RECORDS SHOWN:
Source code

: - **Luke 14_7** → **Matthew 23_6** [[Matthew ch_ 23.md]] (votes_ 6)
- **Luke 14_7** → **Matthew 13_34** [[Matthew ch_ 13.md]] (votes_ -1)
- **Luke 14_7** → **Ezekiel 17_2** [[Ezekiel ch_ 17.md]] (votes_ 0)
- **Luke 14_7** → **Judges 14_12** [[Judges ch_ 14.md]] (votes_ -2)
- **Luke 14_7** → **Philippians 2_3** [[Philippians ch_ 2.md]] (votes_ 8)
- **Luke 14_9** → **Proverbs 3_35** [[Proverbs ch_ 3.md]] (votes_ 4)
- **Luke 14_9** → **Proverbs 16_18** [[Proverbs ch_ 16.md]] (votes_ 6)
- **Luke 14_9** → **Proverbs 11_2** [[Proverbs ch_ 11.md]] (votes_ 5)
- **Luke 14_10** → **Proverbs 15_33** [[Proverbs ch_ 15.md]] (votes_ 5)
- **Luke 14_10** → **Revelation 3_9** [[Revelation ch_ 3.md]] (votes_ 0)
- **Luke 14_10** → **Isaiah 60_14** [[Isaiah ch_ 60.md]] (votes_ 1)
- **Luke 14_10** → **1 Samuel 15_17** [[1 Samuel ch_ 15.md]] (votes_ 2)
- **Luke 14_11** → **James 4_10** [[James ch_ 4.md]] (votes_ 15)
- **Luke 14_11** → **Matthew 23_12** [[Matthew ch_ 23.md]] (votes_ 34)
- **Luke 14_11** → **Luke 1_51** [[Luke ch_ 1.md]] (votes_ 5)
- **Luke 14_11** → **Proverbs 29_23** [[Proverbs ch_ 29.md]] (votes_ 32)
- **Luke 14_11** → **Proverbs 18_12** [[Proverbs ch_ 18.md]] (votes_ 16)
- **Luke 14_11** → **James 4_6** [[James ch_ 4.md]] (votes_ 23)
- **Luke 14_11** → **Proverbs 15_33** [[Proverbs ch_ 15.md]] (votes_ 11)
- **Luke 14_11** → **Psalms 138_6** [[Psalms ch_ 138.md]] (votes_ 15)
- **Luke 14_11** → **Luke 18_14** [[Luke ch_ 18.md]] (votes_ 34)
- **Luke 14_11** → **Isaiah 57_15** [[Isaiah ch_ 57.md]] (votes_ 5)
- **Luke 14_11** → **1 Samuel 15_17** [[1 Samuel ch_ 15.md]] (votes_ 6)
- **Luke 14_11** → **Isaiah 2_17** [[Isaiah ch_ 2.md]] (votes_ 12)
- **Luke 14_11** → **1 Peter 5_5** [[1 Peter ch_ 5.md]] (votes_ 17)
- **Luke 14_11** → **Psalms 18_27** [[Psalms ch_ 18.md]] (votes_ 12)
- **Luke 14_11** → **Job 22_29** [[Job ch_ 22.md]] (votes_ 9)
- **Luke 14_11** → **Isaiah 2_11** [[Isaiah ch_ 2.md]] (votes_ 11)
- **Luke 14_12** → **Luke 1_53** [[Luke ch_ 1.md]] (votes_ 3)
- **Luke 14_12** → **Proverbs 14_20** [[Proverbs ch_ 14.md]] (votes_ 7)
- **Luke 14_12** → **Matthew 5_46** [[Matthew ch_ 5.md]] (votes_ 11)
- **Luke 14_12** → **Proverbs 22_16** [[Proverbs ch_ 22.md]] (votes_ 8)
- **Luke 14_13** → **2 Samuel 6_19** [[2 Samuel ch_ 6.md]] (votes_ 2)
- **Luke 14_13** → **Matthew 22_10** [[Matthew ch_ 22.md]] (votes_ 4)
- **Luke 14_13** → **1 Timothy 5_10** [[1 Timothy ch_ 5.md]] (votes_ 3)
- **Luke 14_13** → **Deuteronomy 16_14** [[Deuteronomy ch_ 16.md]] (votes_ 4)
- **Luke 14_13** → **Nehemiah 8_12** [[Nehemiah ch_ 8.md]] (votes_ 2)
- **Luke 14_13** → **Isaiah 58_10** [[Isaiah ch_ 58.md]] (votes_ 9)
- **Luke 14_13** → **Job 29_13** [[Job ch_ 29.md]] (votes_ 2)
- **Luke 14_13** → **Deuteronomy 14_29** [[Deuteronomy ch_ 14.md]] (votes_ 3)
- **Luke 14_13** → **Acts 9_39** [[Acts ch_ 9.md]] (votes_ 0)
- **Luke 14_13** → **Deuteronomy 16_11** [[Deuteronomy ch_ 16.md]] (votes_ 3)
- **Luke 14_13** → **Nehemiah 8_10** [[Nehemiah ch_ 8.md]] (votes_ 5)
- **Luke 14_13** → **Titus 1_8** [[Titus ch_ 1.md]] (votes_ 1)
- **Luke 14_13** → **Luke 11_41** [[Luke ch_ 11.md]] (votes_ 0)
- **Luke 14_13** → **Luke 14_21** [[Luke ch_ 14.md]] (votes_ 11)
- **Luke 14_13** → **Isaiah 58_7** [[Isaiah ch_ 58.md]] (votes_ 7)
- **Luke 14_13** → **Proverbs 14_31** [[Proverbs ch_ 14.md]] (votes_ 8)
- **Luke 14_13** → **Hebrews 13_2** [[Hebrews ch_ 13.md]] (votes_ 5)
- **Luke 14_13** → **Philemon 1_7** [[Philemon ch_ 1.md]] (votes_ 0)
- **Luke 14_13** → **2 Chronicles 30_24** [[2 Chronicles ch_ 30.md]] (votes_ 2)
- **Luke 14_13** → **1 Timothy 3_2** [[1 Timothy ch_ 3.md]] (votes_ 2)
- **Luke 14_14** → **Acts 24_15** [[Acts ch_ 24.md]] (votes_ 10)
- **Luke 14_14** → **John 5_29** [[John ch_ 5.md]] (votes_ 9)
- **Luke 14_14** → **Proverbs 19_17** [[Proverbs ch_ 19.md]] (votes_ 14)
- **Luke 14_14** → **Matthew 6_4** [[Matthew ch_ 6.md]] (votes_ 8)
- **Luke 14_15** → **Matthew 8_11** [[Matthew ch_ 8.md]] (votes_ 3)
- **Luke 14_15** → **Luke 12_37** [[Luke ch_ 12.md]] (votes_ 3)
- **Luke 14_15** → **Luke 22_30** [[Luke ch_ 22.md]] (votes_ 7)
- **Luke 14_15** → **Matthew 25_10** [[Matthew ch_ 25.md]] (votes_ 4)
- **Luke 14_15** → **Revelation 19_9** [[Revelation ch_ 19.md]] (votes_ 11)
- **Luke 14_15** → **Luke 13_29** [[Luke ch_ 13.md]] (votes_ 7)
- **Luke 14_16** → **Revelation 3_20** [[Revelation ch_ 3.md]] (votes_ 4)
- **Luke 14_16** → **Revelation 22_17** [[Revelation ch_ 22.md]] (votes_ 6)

WHAT NEEDS TO BE DONE:
Print only the lines from the top of the data above down to the line holding "- **Luke 14_10** → **Isaiah", inclusive.

SOLUTION TO THE PROBLEM:
Source code

: - **Luke 14_7** → **Matthew 23_6** [[Matthew ch_ 23.md]] (votes_ 6)
- **Luke 14_7** → **Matthew 13_34** [[Matthew ch_ 13.md]] (votes_ -1)
- **Luke 14_7** → **Ezekiel 17_2** [[Ezekiel ch_ 17.md]] (votes_ 0)
- **Luke 14_7** → **Judges 14_12** [[Judges ch_ 14.md]] (votes_ -2)
- **Luke 14_7** → **Philippians 2_3** [[Philippians ch_ 2.md]] (votes_ 8)
- **Luke 14_9** → **Proverbs 3_35** [[Proverbs ch_ 3.md]] (votes_ 4)
- **Luke 14_9** → **Proverbs 16_18** [[Proverbs ch_ 16.md]] (votes_ 6)
- **Luke 14_9** → **Proverbs 11_2** [[Proverbs ch_ 11.md]] (votes_ 5)
- **Luke 14_10** → **Proverbs 15_33** [[Proverbs ch_ 15.md]] (votes_ 5)
- **Luke 14_10** → **Revelation 3_9** [[Revelation ch_ 3.md]] (votes_ 0)
- **Luke 14_10** → **Isaiah 60_14** [[Isaiah ch_ 60.md]] (votes_ 1)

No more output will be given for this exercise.